At the centre of the village, the meeting place for the area's estimated 500 residents, are two enormous banyan trees where locals gather in the evening to drink the numbing and intoxicating local brew, kava, made from pepper tree roots.
Sydney-based anthropologist Kirk Huffman, who has lived in and studied Vanuatu for almost two decades and investigated the Prince Philip movement for the British government, told AFP the belief stems for an ancient tradition of truth-seeking.
"It's got to be seen in a historical context, it's got to be taken seriously," Huffman told AFP. "What they are looking for is a lost spiritual connection" with the outside world, he said.
In other villages on Tanna island, locals are part of the so-called John Frum Movement, a similar cult which stems from the appearance of a pale-skinned stranger in the 1930s.
Adherents to the movement, which encourages the return to traditional customs of dancing and kava-drinking, also believe that a hero, "John Frum" will one day return, bringing with him the riches seen in the hands of American GIs during World War II -- including radios and cars.
Amid the palms, frangipani and butterflies of Yaohnanen, Natuan is hoping to erect a monument to Philip -- one which showcases the now water-damaged and faded portraits of the prince which were sent from England.

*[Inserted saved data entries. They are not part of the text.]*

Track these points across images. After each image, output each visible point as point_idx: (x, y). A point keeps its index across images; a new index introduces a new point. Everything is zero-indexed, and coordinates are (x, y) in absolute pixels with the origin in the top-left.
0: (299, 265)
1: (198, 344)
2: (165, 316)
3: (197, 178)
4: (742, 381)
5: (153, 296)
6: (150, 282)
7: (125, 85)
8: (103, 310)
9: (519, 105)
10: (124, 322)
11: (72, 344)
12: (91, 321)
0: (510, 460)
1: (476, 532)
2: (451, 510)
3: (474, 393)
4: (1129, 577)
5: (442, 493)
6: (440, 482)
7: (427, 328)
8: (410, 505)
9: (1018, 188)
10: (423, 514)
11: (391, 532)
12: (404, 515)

For Buckingham Palace is aware of the movement and has obliged with portraits and the acceptance of gifts over the years, though no visit.
But more importantly, Natuan wants to see the prince, who is known in the West less as a deity and more for his off-colour remarks, including asking an Australian Aborigine if his people were "still throwing spears" in 2002.
"You managed not to get eaten, then?" he once inquired of a student who had trekked in Papua New Guinea.
None of this matters to Sikor Natuan.
"I really want to see Philip, that's the main dream," Natuan tells AFP.
"My grandfathers wanted to see his face but they didn't make it, or they died," he explains. "I really need to see him. I don't want to see him, I need to see him."